■ **Task directions**: In the records, each line holding "Start" must be reported.

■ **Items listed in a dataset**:
*** Block opens ***
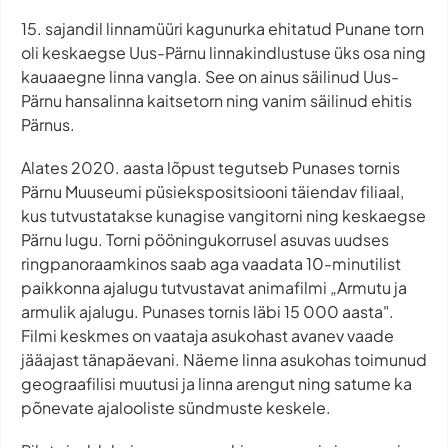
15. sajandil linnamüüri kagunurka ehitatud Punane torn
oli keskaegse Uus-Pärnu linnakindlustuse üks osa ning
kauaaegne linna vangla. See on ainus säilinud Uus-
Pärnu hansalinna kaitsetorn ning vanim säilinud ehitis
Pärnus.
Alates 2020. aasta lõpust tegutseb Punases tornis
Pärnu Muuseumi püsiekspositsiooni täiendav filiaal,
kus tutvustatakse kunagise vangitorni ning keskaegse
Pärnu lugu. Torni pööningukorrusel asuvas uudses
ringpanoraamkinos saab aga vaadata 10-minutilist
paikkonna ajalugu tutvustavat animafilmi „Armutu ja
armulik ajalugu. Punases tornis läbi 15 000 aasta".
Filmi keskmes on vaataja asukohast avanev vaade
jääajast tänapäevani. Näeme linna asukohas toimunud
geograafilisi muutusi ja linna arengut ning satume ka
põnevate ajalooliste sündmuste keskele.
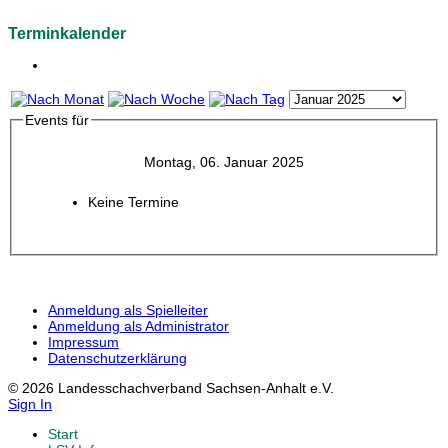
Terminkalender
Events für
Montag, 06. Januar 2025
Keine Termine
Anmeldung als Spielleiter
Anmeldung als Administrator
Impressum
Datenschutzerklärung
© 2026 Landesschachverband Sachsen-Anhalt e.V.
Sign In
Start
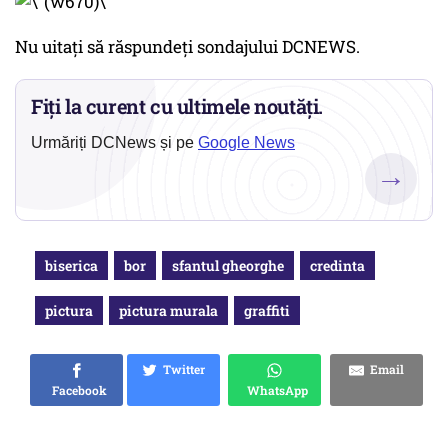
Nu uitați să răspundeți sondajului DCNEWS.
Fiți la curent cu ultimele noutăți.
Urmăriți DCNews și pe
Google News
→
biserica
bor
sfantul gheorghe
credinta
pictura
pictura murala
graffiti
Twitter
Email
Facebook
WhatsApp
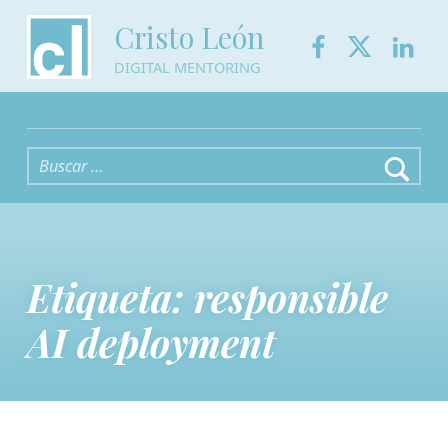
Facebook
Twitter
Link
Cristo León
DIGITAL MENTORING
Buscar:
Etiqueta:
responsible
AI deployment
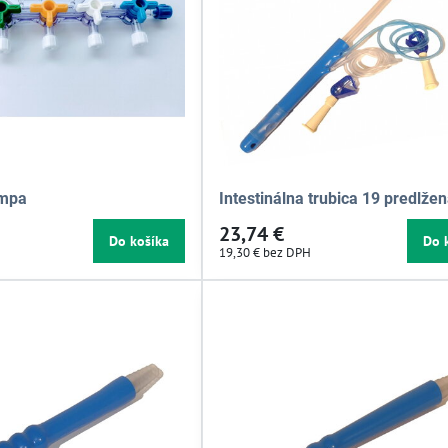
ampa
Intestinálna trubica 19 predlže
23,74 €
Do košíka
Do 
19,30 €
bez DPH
*** Block closes ***
*** Block opens ***
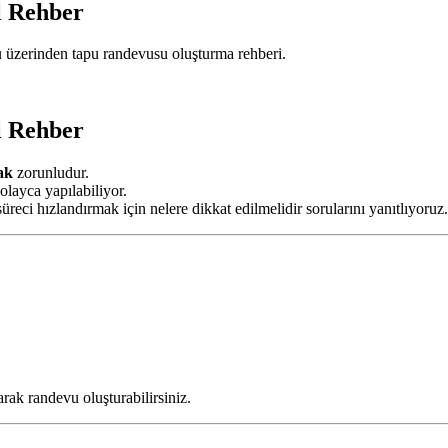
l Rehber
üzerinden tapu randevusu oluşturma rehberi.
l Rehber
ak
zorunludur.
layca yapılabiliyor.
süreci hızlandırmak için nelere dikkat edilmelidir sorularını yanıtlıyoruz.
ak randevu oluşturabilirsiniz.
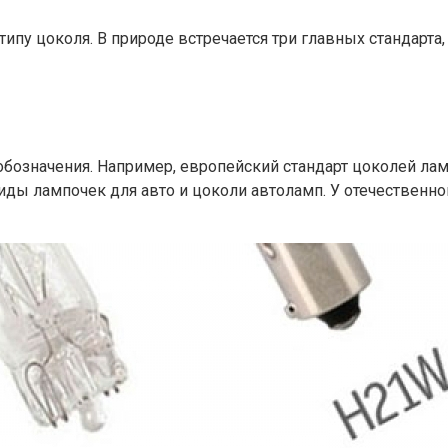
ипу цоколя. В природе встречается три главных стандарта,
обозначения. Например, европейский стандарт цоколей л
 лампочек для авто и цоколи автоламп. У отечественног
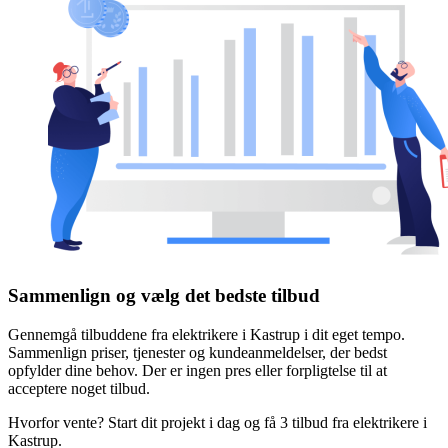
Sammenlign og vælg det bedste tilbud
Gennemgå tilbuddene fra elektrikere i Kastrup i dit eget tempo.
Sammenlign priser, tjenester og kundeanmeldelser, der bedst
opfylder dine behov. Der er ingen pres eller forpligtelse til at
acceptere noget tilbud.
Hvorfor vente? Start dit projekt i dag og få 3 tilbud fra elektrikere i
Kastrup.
*** Block closes ***
■ **Exercise output**:
Start
Hvorfor vente? Start dit projekt i dag og få 3 tilbud fra elektrikere i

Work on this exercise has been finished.